I’ve chosen to do a couple of very personal blogs recently. One with the video from my Pikes Peak Writer’s Conference keynote speech where I talked publicly for the first time about what has happened in my life when fans became obsessed, and/or turned into haters, or worse. Then I followed up with an equally personal blog explaining why I chose the charity that I did. Your reaction to both blogs has been overwhelmingly positive and supportive, thank you all so much. In fact, you’ve been so lovely about it all that I’ve decided to continue to share.

When I was first being interviewed about the Anita Blake novels, almost every journalist asked me some variation of this, “Why did you decide to write a strong female character?”

My reply was a variation of, “Growing up I learned, that you were either strong, or a victim. It never occurred to me to have a main character that was anything else but strong.”
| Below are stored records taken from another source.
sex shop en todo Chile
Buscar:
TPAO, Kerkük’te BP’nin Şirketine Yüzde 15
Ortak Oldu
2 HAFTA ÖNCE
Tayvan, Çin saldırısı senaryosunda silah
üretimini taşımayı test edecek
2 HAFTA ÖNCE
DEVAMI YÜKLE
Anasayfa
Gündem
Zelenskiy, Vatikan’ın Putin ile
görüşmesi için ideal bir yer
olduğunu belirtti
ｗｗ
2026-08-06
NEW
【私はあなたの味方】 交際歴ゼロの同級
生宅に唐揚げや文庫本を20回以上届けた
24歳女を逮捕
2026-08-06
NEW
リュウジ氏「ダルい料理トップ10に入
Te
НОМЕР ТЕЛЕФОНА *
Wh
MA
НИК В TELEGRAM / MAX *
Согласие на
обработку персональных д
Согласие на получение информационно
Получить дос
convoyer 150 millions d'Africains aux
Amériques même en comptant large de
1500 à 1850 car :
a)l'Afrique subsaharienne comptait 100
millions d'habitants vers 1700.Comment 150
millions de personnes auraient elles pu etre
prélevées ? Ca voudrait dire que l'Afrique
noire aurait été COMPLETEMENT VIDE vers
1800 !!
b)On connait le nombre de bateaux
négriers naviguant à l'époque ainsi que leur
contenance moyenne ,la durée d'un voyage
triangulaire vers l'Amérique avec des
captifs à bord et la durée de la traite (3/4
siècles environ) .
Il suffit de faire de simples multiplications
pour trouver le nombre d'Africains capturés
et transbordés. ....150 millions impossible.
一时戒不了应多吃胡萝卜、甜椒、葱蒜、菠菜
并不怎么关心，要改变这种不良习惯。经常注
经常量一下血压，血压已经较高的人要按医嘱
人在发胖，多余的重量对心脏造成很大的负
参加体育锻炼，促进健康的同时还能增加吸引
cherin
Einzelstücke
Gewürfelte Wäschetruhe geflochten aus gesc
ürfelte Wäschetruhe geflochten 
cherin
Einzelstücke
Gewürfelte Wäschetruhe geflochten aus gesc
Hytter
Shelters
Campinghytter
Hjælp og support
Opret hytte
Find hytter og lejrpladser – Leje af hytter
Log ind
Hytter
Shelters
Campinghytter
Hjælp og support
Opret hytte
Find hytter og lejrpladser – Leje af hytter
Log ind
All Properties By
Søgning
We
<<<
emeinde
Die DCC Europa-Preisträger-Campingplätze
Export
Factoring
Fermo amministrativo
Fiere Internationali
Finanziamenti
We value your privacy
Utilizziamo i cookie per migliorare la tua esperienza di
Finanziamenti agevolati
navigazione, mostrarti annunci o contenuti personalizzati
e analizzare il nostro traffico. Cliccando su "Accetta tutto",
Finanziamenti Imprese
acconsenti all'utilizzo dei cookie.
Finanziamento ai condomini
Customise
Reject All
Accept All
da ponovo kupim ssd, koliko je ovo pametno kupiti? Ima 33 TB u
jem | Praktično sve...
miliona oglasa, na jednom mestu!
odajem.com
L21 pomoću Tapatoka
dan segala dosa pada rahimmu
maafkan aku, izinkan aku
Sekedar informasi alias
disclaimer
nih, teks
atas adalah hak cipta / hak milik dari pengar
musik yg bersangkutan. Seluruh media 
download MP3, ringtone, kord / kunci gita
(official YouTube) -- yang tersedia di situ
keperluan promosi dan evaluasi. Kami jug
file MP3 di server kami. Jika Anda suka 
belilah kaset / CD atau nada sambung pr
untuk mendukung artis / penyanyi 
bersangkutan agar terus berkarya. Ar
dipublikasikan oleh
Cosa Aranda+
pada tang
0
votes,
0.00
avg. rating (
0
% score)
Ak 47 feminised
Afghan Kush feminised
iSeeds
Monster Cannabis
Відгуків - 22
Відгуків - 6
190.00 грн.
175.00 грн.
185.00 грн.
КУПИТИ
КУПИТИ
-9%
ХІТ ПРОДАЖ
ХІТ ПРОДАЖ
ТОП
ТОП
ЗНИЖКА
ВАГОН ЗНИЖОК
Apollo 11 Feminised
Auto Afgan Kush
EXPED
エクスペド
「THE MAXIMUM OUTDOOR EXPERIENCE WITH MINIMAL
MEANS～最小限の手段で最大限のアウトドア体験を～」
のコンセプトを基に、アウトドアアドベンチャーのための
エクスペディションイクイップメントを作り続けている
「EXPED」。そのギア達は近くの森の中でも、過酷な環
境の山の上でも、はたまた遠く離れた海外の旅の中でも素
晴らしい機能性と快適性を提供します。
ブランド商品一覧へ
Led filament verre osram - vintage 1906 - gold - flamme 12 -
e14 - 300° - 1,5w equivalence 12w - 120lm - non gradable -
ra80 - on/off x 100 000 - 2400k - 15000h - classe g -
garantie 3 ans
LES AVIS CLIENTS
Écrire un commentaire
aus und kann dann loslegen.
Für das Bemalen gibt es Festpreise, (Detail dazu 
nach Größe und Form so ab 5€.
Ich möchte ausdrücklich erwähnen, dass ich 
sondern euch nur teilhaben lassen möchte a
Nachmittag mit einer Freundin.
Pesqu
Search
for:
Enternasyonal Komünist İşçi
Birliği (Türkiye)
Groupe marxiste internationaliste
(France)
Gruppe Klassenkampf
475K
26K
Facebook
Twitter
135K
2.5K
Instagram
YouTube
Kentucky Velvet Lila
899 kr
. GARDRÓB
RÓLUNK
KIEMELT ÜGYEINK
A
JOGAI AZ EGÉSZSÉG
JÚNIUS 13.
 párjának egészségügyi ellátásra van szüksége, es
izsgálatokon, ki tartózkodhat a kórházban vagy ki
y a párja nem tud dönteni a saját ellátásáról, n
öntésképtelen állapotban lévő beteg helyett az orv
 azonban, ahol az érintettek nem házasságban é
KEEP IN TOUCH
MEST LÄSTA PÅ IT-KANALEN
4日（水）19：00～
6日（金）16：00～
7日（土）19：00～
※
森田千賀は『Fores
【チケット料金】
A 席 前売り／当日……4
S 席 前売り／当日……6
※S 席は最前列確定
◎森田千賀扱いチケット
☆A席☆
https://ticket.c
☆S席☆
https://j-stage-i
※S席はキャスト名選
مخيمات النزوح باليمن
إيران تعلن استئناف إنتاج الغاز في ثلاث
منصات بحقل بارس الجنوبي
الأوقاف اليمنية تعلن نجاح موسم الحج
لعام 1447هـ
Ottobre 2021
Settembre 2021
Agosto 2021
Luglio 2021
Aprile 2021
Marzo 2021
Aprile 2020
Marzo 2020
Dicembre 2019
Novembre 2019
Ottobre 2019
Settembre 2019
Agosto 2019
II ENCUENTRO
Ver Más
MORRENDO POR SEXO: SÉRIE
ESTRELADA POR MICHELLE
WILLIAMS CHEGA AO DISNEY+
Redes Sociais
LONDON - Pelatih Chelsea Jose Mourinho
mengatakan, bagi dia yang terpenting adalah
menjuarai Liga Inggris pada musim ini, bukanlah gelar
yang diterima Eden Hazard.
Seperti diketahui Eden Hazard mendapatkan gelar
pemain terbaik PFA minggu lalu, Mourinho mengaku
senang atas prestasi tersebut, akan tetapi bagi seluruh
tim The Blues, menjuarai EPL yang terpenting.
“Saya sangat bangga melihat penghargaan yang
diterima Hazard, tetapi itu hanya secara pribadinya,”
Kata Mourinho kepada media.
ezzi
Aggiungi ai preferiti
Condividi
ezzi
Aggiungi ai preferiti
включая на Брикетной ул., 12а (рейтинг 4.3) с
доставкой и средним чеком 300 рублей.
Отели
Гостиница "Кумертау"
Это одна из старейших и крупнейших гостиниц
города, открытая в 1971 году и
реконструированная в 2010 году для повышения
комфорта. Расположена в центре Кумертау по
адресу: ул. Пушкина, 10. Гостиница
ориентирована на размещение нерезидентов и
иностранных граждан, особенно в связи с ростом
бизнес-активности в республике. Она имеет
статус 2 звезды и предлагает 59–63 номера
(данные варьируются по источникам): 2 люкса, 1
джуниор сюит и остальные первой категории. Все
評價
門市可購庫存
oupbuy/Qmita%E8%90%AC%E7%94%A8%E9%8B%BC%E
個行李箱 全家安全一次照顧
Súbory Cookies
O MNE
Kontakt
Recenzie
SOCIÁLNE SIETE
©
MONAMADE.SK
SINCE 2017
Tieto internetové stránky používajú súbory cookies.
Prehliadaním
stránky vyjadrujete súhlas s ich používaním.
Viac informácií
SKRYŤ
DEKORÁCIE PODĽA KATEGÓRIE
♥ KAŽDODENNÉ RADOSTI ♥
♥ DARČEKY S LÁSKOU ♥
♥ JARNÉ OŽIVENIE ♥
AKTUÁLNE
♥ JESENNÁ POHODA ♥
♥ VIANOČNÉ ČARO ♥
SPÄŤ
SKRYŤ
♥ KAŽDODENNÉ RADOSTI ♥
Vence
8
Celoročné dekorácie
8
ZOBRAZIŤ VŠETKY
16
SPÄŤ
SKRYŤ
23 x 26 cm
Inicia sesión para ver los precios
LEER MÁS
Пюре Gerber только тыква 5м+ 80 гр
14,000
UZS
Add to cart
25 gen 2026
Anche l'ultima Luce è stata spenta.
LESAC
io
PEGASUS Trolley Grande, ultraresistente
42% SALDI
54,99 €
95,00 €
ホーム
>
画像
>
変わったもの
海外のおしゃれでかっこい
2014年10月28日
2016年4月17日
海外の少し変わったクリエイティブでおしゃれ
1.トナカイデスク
My grandmother fought back against my grandfather and never let his abuse turn her into a victim. She was a fighter and she helped make me one, too. She’s a big part of why Anita Blake is so strong, stubborn, and unflinching. Her telling me that Rawhead and Bloody Bones would get me if I was a bad little girl, instead of the boogeyman, would give me a plot for the fifth Anita Blake novel, Bloody Bones, and send me researching Celtic mythology, which led me to write the Meredith Gentry series. My grandmother probably helped me give strength to Merry in the face of the abuse of her own family. Helping turn her from helpless princess to Los Angeles Private Detective and Queen. You, the fans, have told me that Anita’s strength, Merry’s strength, have helped you be strong in your real lives. Strength shared is strength multiplied, let’s keep sharing the best of ourselves, and thank you again for your generosity to Mary’s House of Hope, at a Safe Place.